Re: Efficient insertion in a std::multimap

From:
James Kanze <james.kanze@gmail.com>
Newsgroups:
comp.lang.c++
Date:
Mon, 24 Aug 2009 01:02:35 -0700 (PDT)
Message-ID:
<39644097-67ff-46c6-b10e-d8beb16fe863@f37g2000yqn.googlegroups.com>
On Aug 24, 5:24 am, Pavel <dot_com_yahoo@paultolk_reverse.yourself>
wrote:

Pete Becker wrote:

Barry wrote:

Hope this doesn't get lost beneath all the spam.

I have the following container which I wish to create and store
objects of type MyObject in-

class Phase : public std::multimap<double, MyObject>
{
public:
    Phase();
};

Phase::Phase()
{
    MyObject myObject;
    std::pair<double,Note> pair(0.0,myObject);
    insert (pair);
}

A lot of copy constructors are being called for MyObject
which I'd like to avoid. But first, I'm not understanding
what is happening for the line: insert (pair);. Here, the
copy constructor is called twice and the default destructor
once which suggests to me that a temp object is create, but
why? Finally, is there a way to cut down on all the copies?


my_map.emplace(0.0, myObject), coming with C++0x. It takes
its arguments by reference, and constructs the stored object
in place. No copying.

» Exercise data:
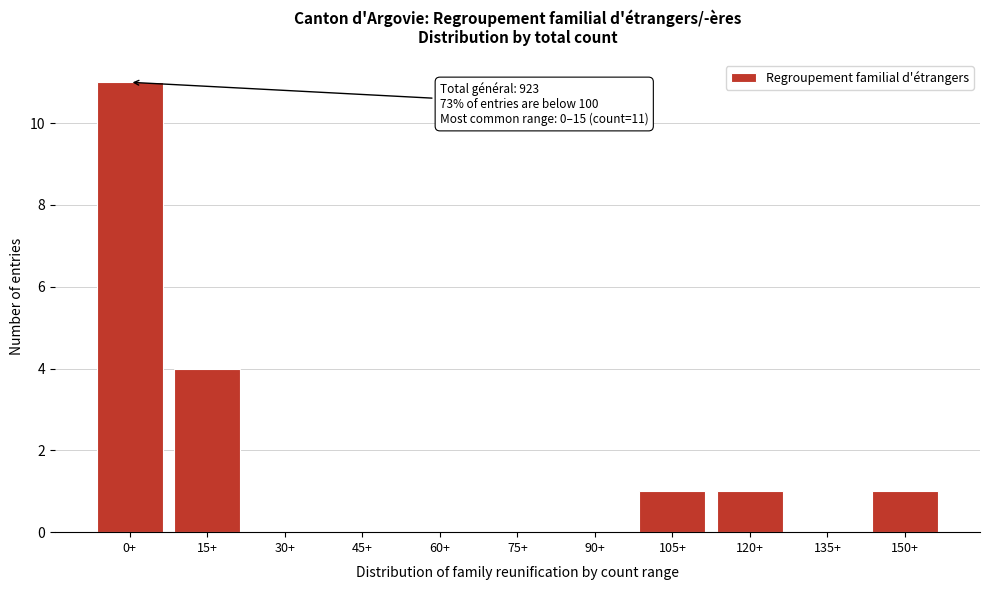

Reading left to right, list all the values displayed in this chart.

0+=11	15+=4	30+=0	45+=0	60+=0	75+=0	90+=0	105+=1	120+=1	135+=0	150+=1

» Questions:
- A) Print the stretch of the multimap post from "I have the following" through "Phase::Phase()".
- B) In the multimap post, which call is given as the way to avoid copying, and with which standard is it coming?
- C) Rewrite the paragraph of the multimap post that begins "A lot of copy constructors" as a short bulleted list that keeps its main facts.

» Expected outputs:
- A)
I have the following container which I wish to create and store
objects of type MyObject in-

class Phase : public std::multimap<double, MyObject>
{
public:
    Phase();
};

Phase::Phase()

- B) my_map.emplace(0.0, myObject), coming with C++0x.

- C)
- Many copy constructors are being called for MyObject, and the writer would like to avoid them.
- The writer does not understand what happens at the line insert (pair);, where the copy constructor is called twice and the default destructor once.
- This suggests to the writer that a temporary object is created, and the writer asks why.
- The writer asks whether there is a way to cut down on the copies.